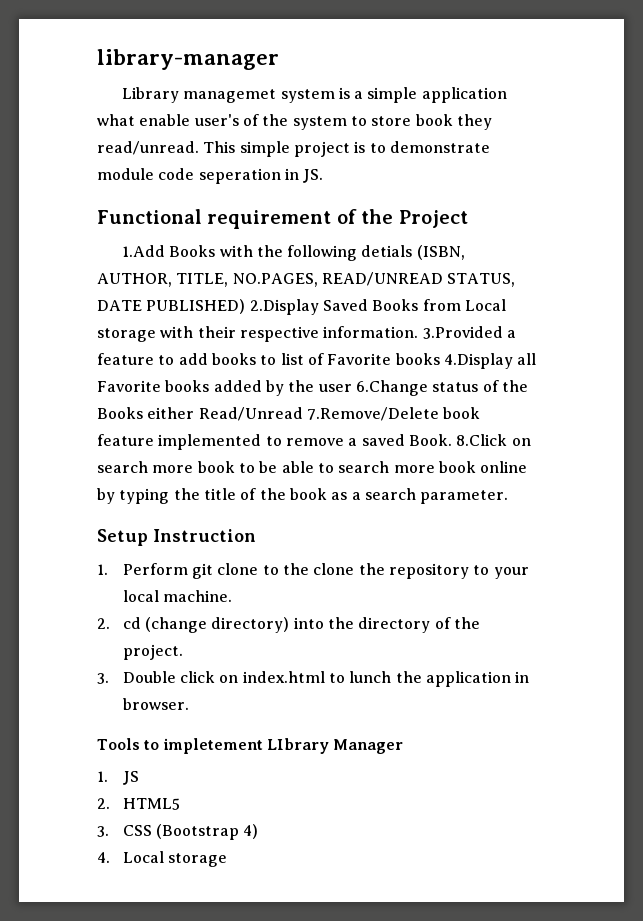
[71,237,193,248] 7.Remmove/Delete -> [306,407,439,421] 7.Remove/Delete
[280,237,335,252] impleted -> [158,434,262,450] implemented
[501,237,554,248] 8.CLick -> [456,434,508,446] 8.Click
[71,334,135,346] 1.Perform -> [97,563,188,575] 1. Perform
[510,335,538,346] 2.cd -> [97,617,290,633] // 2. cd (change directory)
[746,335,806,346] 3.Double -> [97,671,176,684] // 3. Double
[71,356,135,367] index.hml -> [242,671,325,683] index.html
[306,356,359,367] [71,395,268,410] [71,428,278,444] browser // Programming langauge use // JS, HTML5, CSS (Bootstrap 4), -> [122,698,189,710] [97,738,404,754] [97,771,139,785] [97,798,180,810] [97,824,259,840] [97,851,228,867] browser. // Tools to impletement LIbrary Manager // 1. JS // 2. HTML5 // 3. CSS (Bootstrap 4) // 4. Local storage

════════════════

#### INSTRUCTIONS TO FOLLOW:
The data above must be given again in full and unaltered, minus its images.

#### YOUR SOLUTION:
[71,237,193,248] 7.Remmove/Delete -> [306,407,439,421] 7.Remove/Delete
[280,237,335,252] impleted -> [158,434,262,450] implemented
[501,237,554,248] 8.CLick -> [456,434,508,446] 8.Click
[71,334,135,346] 1.Perform -> [97,563,188,575] 1. Perform
[510,335,538,346] 2.cd -> [97,617,290,633] // 2. cd (change directory)
[746,335,806,346] 3.Double -> [97,671,176,684] // 3. Double
[71,356,135,367] index.hml -> [242,671,325,683] index.html
[306,356,359,367] [71,395,268,410] [71,428,278,444] browser // Programming langauge use // JS, HTML5, CSS (Bootstrap 4), -> [122,698,189,710] [97,738,404,754] [97,771,139,785] [97,798,180,810] [97,824,259,840] [97,851,228,867] browser. // Tools to impletement LIbrary Manager // 1. JS // 2. HTML5 // 3. CSS (Bootstrap 4) // 4. Local storage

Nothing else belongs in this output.